• ACTIONS TO TAKE
A) Rewrite the paragraph beginning "From my feedback from all the employers" from the article on the community college construction pilot more briefly, keeping its main facts.
B) Continue the article on the community college construction pilot from where it stops.

• TEXT SECTION
▬▬▬▬▬▬
AUBURN — After enrolling at Central Maine Community College, Stephen Sylvester opted into a pilot program unique in the Maine community college system that split time between school and a construction site.
The past two years, he’s sat in the classroom, then worked on finish carpentry. More classroom, then he helped build a garage.
Referring to his time at Foster Career and Technical Education Center in Farmington, the 20-year-old Livermore resident said, “I learned quite a bit at Foster Tech, but this just took it to a new level.”
In May, when he and the four others in the pilot graduate, he has a job waiting with Scott E. Nason Builders in New Sharon.
“From my feedback from all the employers, they’ll all be offered jobs with who they’re working for,” Don Varney, CMCC’s chairman of building construction, said. “One even said, ‘Send me 10 more just like him.’ I’m like, I wish I could.”
▬▬▬▬▬▬
• SUPPLIED DATA
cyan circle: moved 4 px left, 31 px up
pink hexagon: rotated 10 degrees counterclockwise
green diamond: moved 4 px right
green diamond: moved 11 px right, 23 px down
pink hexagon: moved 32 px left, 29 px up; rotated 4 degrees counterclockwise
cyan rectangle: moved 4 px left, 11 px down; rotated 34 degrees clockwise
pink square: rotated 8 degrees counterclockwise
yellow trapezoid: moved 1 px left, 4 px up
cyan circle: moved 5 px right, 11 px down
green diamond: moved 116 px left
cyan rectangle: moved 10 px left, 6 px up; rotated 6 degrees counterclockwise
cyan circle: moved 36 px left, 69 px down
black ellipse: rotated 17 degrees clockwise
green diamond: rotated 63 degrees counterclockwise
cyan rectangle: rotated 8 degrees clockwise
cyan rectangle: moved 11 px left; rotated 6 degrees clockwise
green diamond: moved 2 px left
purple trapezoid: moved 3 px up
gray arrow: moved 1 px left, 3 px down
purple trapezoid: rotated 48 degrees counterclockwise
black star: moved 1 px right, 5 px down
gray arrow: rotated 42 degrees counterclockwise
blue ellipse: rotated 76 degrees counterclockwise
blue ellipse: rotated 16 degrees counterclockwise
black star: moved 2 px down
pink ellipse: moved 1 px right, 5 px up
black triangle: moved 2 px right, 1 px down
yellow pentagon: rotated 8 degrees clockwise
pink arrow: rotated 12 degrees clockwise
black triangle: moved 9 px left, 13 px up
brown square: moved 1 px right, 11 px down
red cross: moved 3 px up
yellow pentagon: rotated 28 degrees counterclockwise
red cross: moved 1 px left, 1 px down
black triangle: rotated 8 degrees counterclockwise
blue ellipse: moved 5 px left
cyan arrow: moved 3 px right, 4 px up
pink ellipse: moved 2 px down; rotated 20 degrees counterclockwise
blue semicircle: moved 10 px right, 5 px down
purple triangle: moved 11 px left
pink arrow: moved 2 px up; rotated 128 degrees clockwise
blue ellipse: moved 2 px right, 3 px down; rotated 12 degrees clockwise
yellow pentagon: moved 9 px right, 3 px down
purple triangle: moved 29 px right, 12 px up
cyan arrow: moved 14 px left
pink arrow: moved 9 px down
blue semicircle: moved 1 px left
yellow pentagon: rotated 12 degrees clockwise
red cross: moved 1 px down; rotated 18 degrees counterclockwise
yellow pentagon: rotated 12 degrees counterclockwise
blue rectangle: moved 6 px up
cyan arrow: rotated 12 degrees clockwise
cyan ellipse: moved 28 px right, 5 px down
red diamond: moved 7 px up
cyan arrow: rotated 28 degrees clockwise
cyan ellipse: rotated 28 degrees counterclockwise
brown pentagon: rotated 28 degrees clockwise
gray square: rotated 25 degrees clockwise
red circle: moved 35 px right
▬▬▬▬▬▬
• RESPONSES BY TASK
A) Don Varney, CMCC's chairman of building construction, said employer feedback shows every student will be offered a job with the employer they work for. One employer even asked for 10 more students like theirs, and Varney said he wishes he could provide them.

B)
Known as the “Jobsite Track” within the Construction Technology Program, the two-year associate’s degree will appear in course catalogs for the first time this fall. Varney is hoping for a class of 10 or so.
CMCC spokeswoman Heather Seymour said it’s modeled after a program offered since the 1990s to automotive students through a collaboration with Ford Motor Co. and Ford dealers.
Students spend the first semester in the classroom and then rotate every eight weeks between the classroom and job site. They’re responsible for connecting with an employer and negotiating their own pay, and employers agree not to hire the students out from under the college, before graduation.
Varney has a list of employers who have asked to be put on students’ radars as they look for work through the program.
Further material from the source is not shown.